Confident people do take space but they do not impose themselves in the personal space of others.
Why? Because they care about their own personal space.
They respect the limits but will stand right on them without ever crossing them or threatening to do so.
3- The Head Stability:
Head stability is not only a sign of confidence but also a sign of interest. If they’re moving their head to much, looking around sometimes or simply trying to find the right position, they’re uncomfortable and intimidated or completely disinterested.
PS: You will only be able to draw a conclusion if you analyze the other parameters.
A stable head movement on the other hand expresses the ease and self-acceptance, the person knows how they look and how they behave and do not try to find the ‘right’ head position as they feel comfortable being themselves. It is often a sign of someone that does not seek validation.
However, a very rigid head movement, too stable and not flexible enough indicates the opposite; since it probably comes from an effort to appear concentrated and interested or even sometimes superior (big fail). This last type of head movement shows someone that is trying to show someone they’re not really; It screams insecurity.
4- Do they hide their belly & torso?
Crossed arms? Uncomfortable, not open for discussion. It also shows anxiety and vulnerability. Leave them alone unless you want to make them feel uncomfortable for whatever valid (I hope it’s valid) reason.

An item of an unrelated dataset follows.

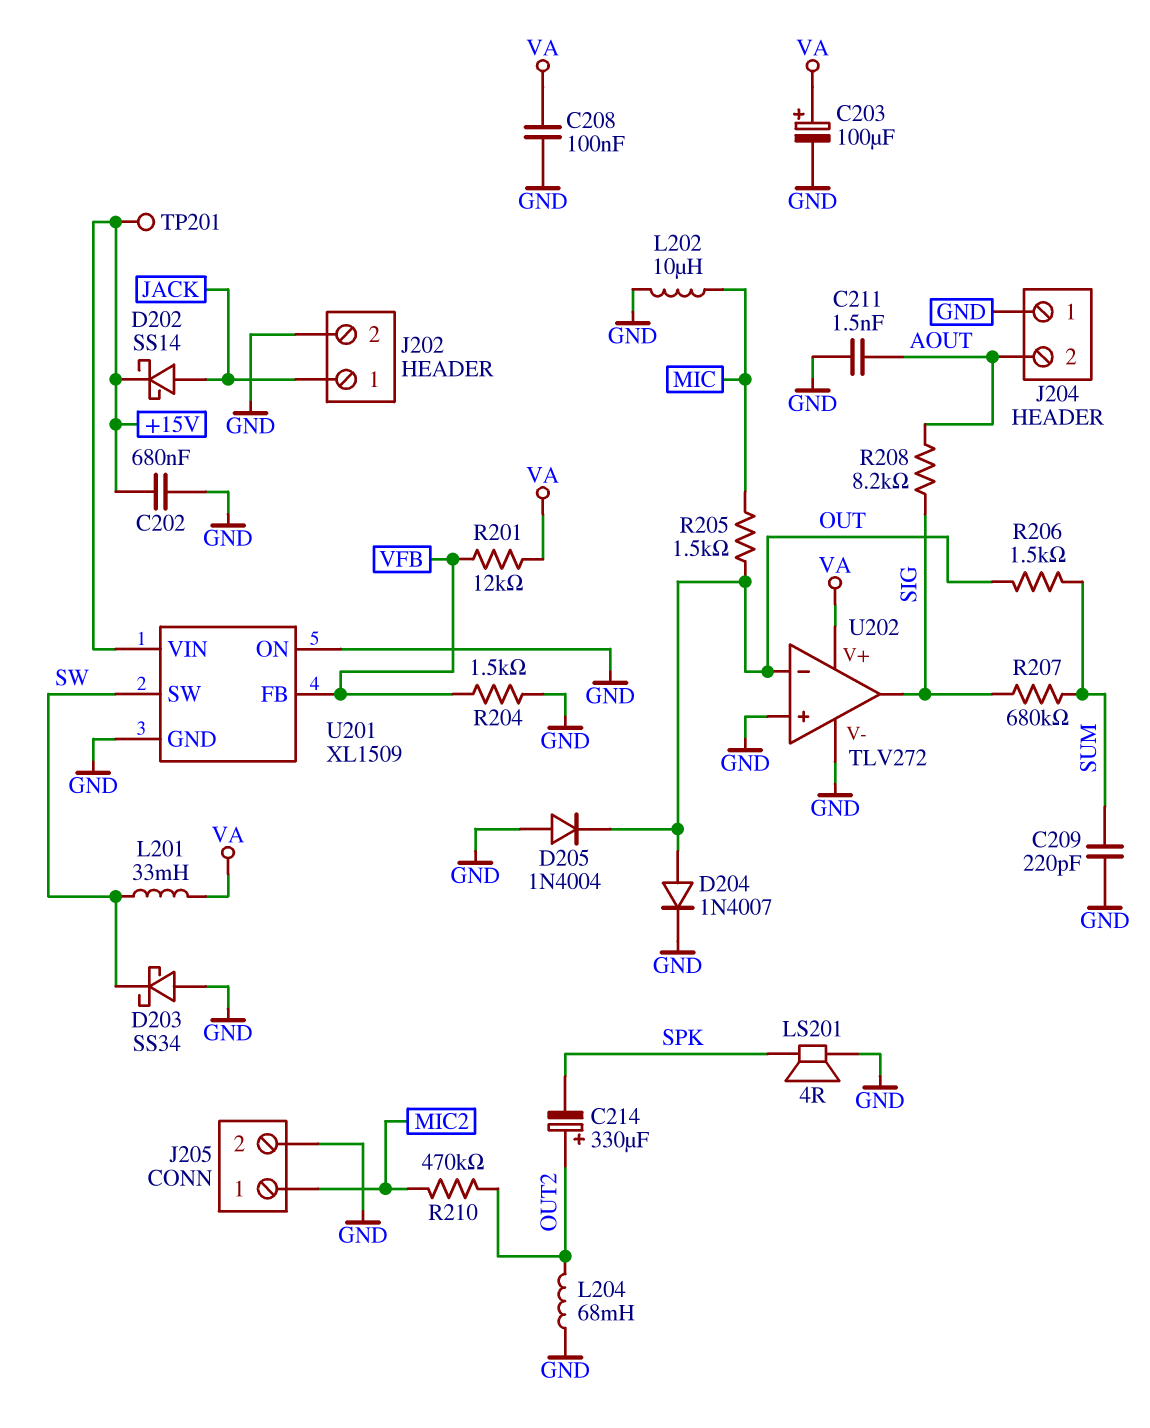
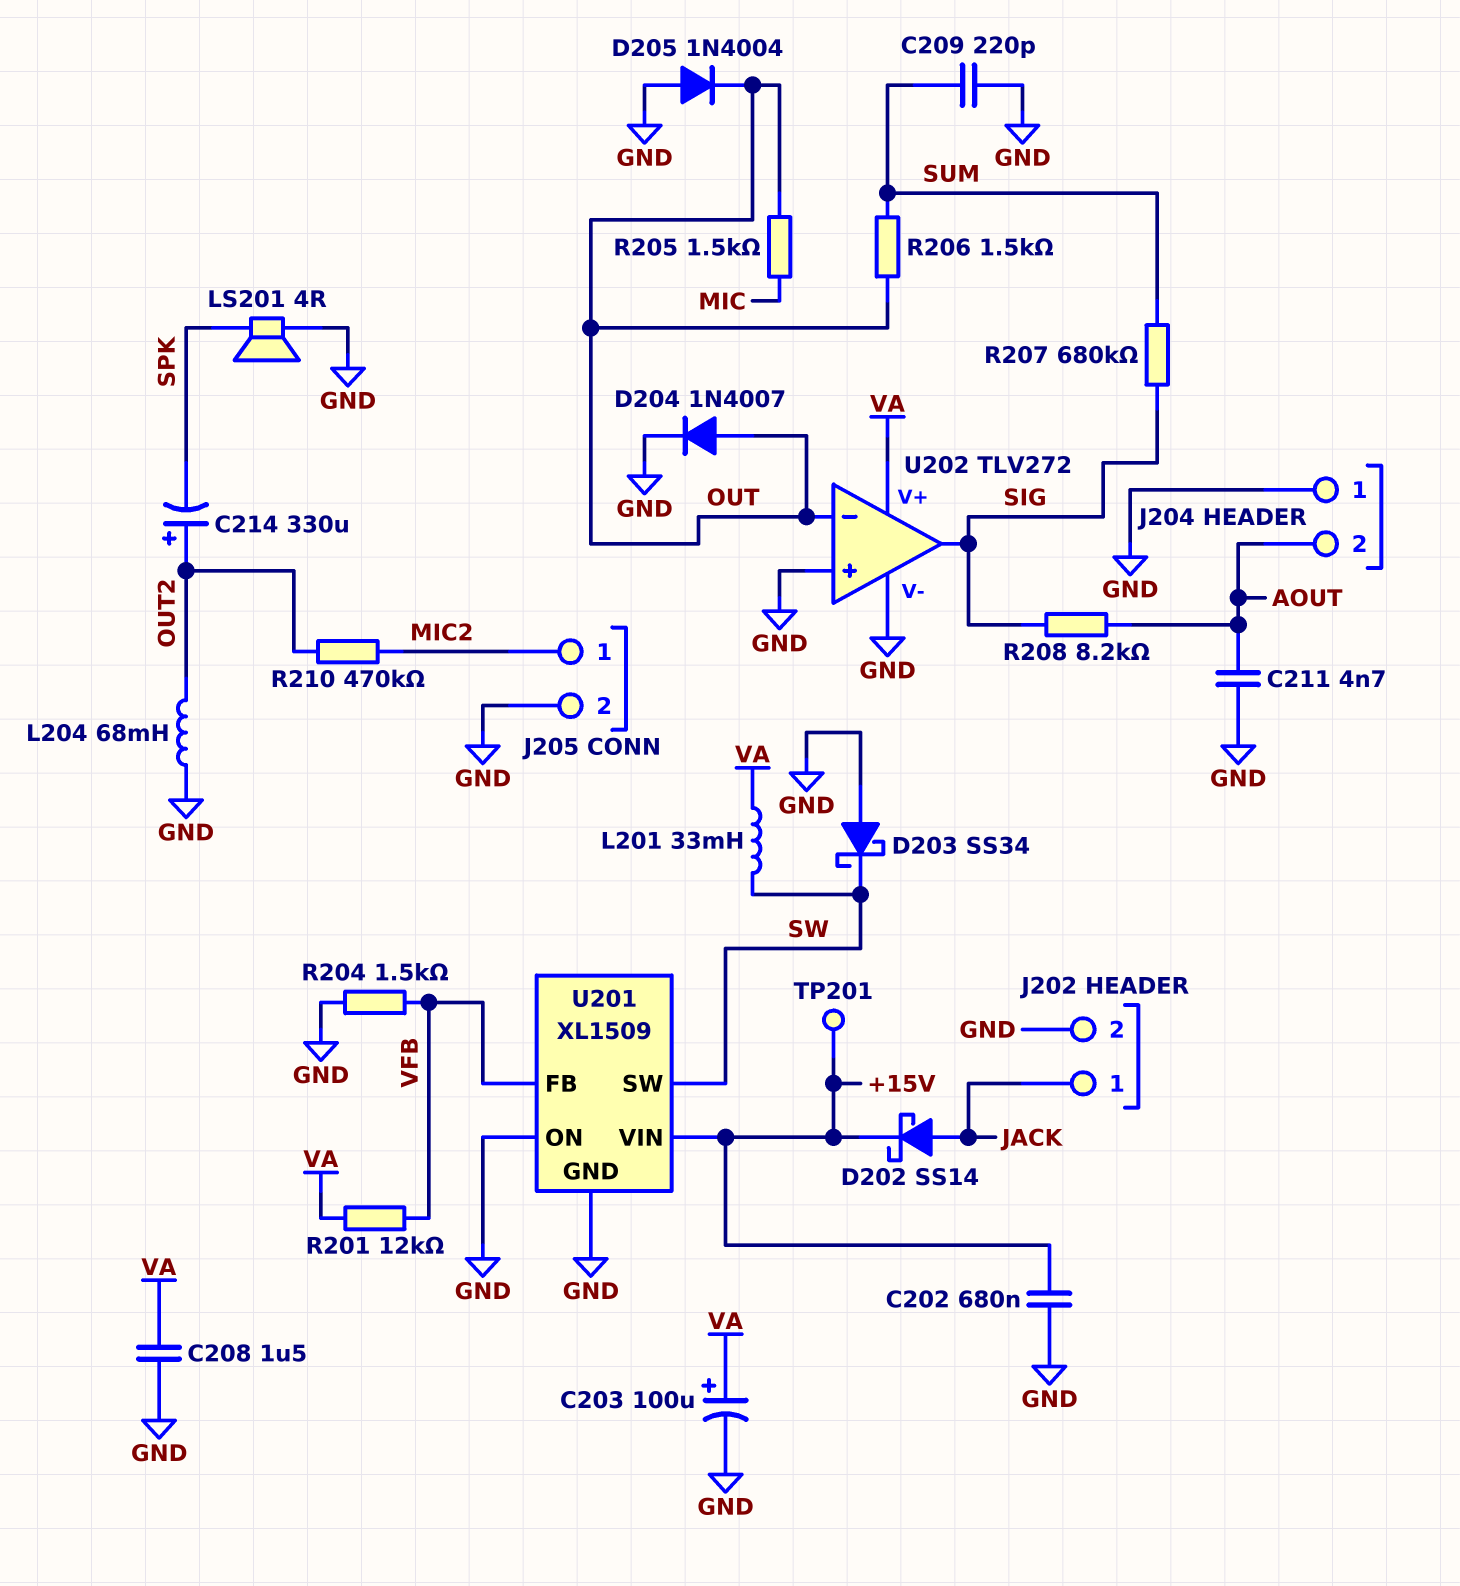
C208: 100nF (GND, VA) -> 1.5uF (GND, VA)
C211: 1.5nF (AOUT, GND) -> 4.7nF (AOUT, GND)
L202: 10uH (GND, MIC) -> none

This defensive position comes from our natural instinct of protecting our torso and belly from physical attacks. Someone in this position can very quickly get angry/sad as they probably feel attacked.
A weakness position that says long about what’s going on in their mind.
On the other hand, people who use their hand gestures, hold their hands on their back, or do anything that doesn’t involve closing down on themselves; are people who are open to discussion and feel completely comfortable. Not just because of their belly but also because of their expressiveness.
After all, if they’re not using their arms to “protect” themselves; they must be using them to either show openness (arms behind back) or express their ideas through hand gestures.